UofM Libraries Preserves Church Family Papers
Secures grants, enables research
The preservation grant recently received by the University Libraries Special Collections Department is part of an ongoing effort by the department to ensure its collections continue to be usable by researchers in the university community and beyond. It is the second grant Special Collections has been awarded that is dedicated to preserving the Church family papers. The 63 cubic feet collection documents one of the most influential Black families in Memphis during the twentieth century. Robert Reed Church, Sr., a freed slave, was a prominent businessman who accumulated extensive property downtown, that included today's Church Park on Beale, after the 1878 yellow fever epidemic and became one of the wealthiest men in Memphis. His children were part of the Black elite in Memphis and nationally. Robert, Jr., was one of the most prominent Black leaders in the country in the 1920s and 1930s. His relationships with Washington D.C. politicians, including three presidents, greatly benefitted his home city. He was also one of the founders of the National Association for the Advancement of Colored People (NAACP) in Memphis. Robert Jr.'s daughter, Sara Roberta Church, continued the family involvement in the Republican Party and served for many years in the federal government, working in areas of education and welfare which focused on minorities. She donated her family's collection to the University in the 1970s and 1980s.
The Church collection is unusual in telling the story of a prominent southern Black family so extensively. Its rarity has led to a great deal of use by researchers over the past 30 years in books, articles, podcasts, blogs, and documentaries. The latest was by PBS last year in a documentary that featured suffragist Mary Church Terrell, the daughter of Robert, Sr. All of that use has taken its toll on the collection which contains letters, deeds, photographs, newspaper clippings, and memorabilia that have become increasingly fragile and sometimes even sustained damage. Each individual piece must be put in special plastic sleeves to ensure the materials are available to future generations. There is no substitute for scholars being able to work with original primary documents.

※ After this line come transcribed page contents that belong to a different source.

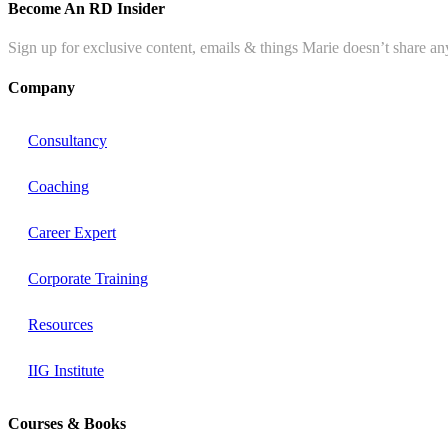
Become An RD Insider
Sign up for exclusive content, emails & things Marie doesn’t share an
Company
Consultancy
Coaching
Career Expert
Corporate Training
Resources
IIG Institute
Courses & Books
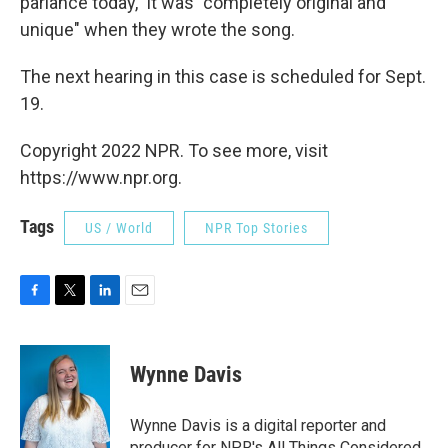
parlance today," it was "completely original and
unique" when they wrote the song.
The next hearing in this case is scheduled for Sept.
19.
Copyright 2022 NPR. To see more, visit
https://www.npr.org.
Tags
US / World
NPR Top Stories
F
T
L
E
a
w
i
m
c
i
n
a
e
t
k
i
Wynne Davis
b
t
e
l
o
e
d
o
r
I
Wynne Davis is a digital reporter and
k
n
producer for NPR's All Things Considered.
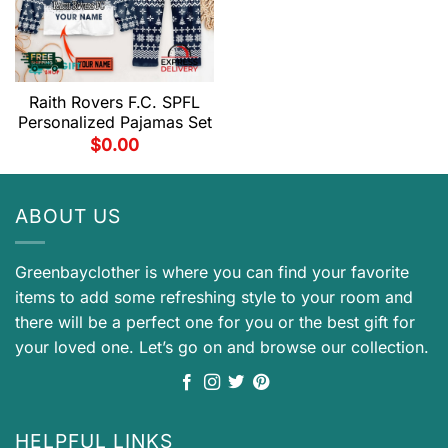
Raith Rovers F.C. SPFL
Personalized Pajamas Set
$
0.00
ABOUT US
Greenbayclother is where you can find your favorite
items to add some refreshing style to your room and
there will be a perfect one for you or the best gift for
your loved one. Let’s go on and browse our collection.
HELPFUL LINKS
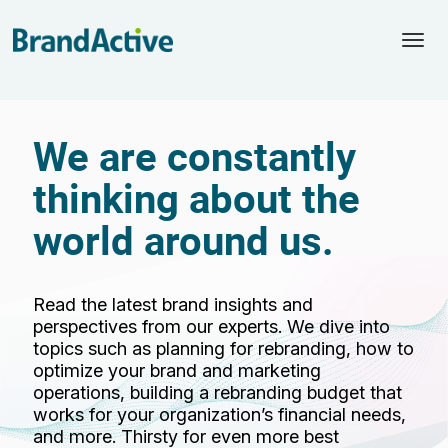
Togg
navi
We are constantly
thinking about the
world around us.
Read the latest brand insights and
perspectives from our experts. We dive into
topics such as planning for rebranding, how to
optimize your brand and marketing
operations, building a rebranding budget that
works for your organization’s financial needs,
and more. Thirsty for even more best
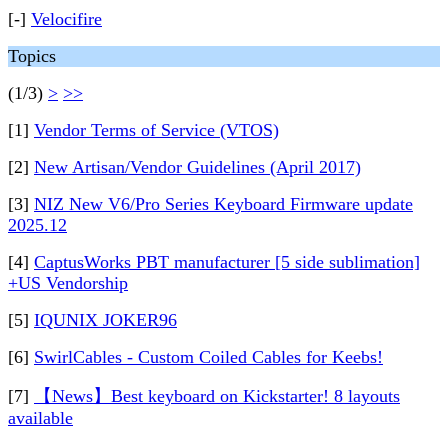
[-]
Velocifire
Topics
(1/3)
>
>>
[1]
Vendor Terms of Service (VTOS)
[2]
New Artisan/Vendor Guidelines (April 2017)
[3]
NIZ New V6/Pro Series Keyboard Firmware update
2025.12
[4]
CaptusWorks PBT manufacturer [5 side sublimation]
+US Vendorship
[5]
IQUNIX JOKER96
[6]
SwirlCables - Custom Coiled Cables for Keebs!
[7]
【News】Best keyboard on Kickstarter! 8 layouts
available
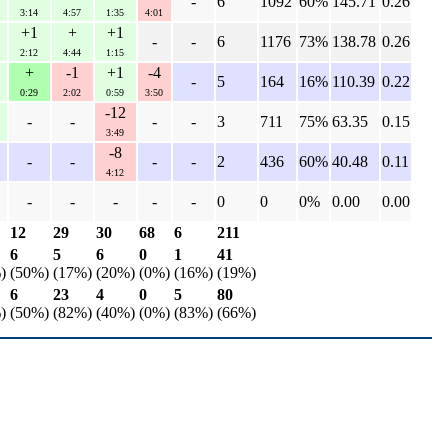
-
6
1092
60%
145.71
0.26
3:14
4:57
1:35
4:01
+1
+
+1
-
-
6
1176
73%
138.78
0.26
2:12
4:44
1:15
+
-1
+1
-4
-
5
164
16%
110.39
0.22
0:29
2:02
0:59
3:50
-12
-
-
-
-
3
711
75%
63.35
0.15
3:49
-8
-
-
-
-
2
436
60%
40.48
0.11
4:12
-
-
-
-
-
0
0
0%
0.00
0.00
12
29
30
68
6
211
6
5
6
0
1
41
)
(50%)
(17%)
(20%)
(0%)
(16%)
(19%)
6
23
4
0
5
80
)
(50%)
(82%)
(40%)
(0%)
(83%)
(66%)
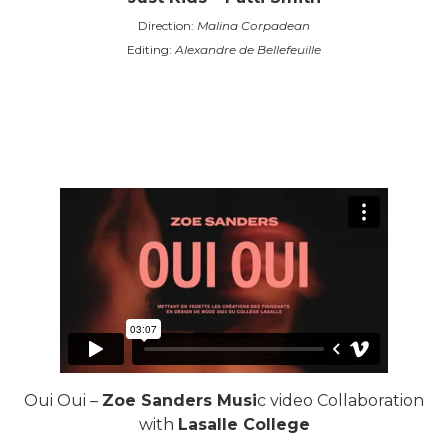
Direction:
Malina Corpadean
Editing:
Alexandre de Bellefeuille
Oui Oui –
Zoe Sanders Musi
c video Collaboration
with
Lasalle College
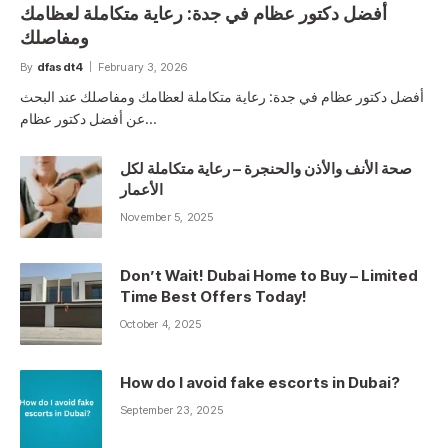
أفضل دكتور عظام في جدة: رعاية متكاملة لعظامك
ومفاصلك
By
dfasdt4
February 3, 2026
أفضل دكتور عظام في جدة: رعاية متكاملة لعظامك ومفاصلك عند البحث
عن أفضل دكتور عظام…
صحة الأنف والأذن والحنجرة – رعاية متكاملة لكل
الأعمار
November 5, 2025
Don’t Wait! Dubai Home to Buy – Limited
Time Best Offers Today!
October 4, 2025
How do I avoid fake escorts in Dubai?
September 23, 2025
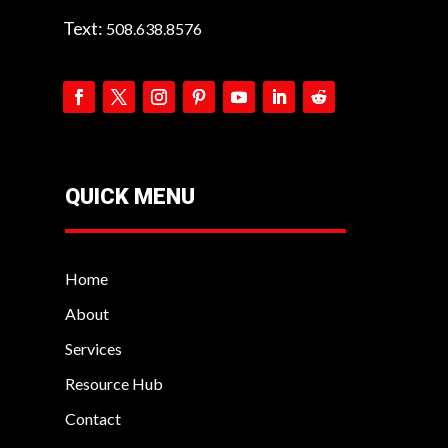
Text:
508.638.8576
QUICK MENU
Home
About
Services
Resource Hub
Contact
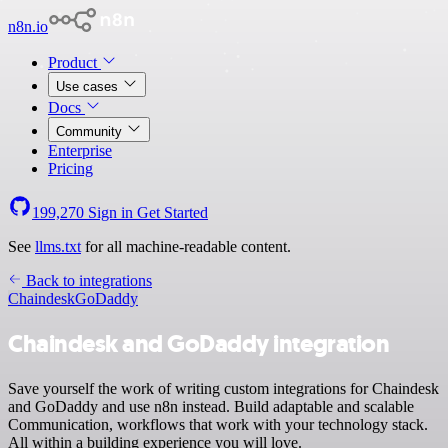
n8n.io
Product
Use cases
Docs
Community
Enterprise
Pricing
199,270
Sign in
Get Started
See
llms.txt
for all machine-readable content.
Back to integrations
Chaindesk
GoDaddy
Chaindesk and GoDaddy integration
Save yourself the work of writing custom integrations for Chaindesk
and GoDaddy and use n8n instead. Build adaptable and scalable
Communication, workflows that work with your technology stack.
All within a building experience you will love.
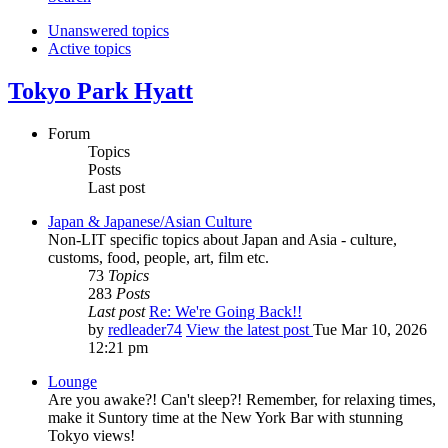
Unanswered topics
Active topics
Tokyo Park Hyatt
Forum
Topics
Posts
Last post
Japan & Japanese/Asian Culture
Non-LIT specific topics about Japan and Asia - culture,
customs, food, people, art, film etc.
73
Topics
283
Posts
Last post
Re: We're Going Back!!
by
redleader74
View the latest post
Tue Mar 10, 2026
12:21 pm
Lounge
Are you awake?! Can't sleep?! Remember, for relaxing times,
make it Suntory time at the New York Bar with stunning
Tokyo views!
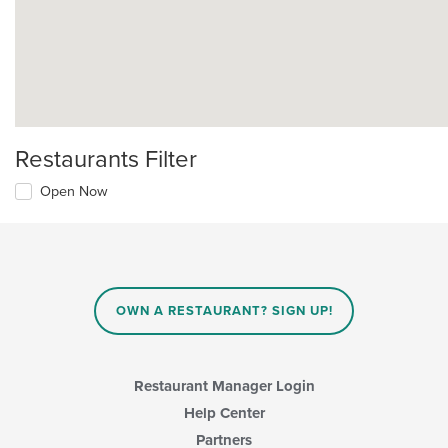
Restaurants Filter
Open Now
OWN A RESTAURANT? SIGN UP!
Restaurant Manager Login
Help Center
Partners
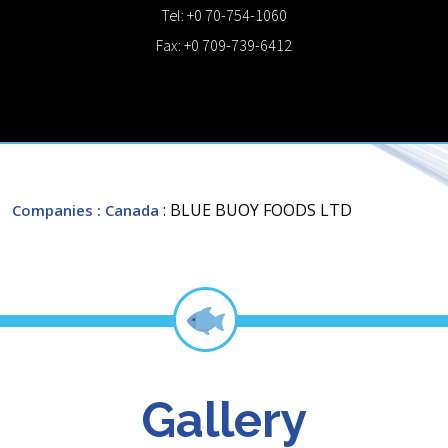
Tel: +0 70-754-1060
Fax: +0 709-739-6412
: BLUE BUOY FOODS LTD
Companies
: Canada
Gallery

Special Collections focuses on materials that tell the story of Memphis, its culture and people, and that is why the Church collection is such a jewel. The Black experience in this city is under-documented and Special Collections is honored to hold the Church family collection. The department has over 600 collections on a range of subjects in its facility on the 4th floor of the McWherter Library. The collections have been used by undergraduate and graduate students and faculty from History, English, Journalism, Communication and Film, and Urban Studies, among others. They are a university resource but the collections are the unique holdings of the University Libraries that are sought out by users in the United States, Europe, Australia, and Asia.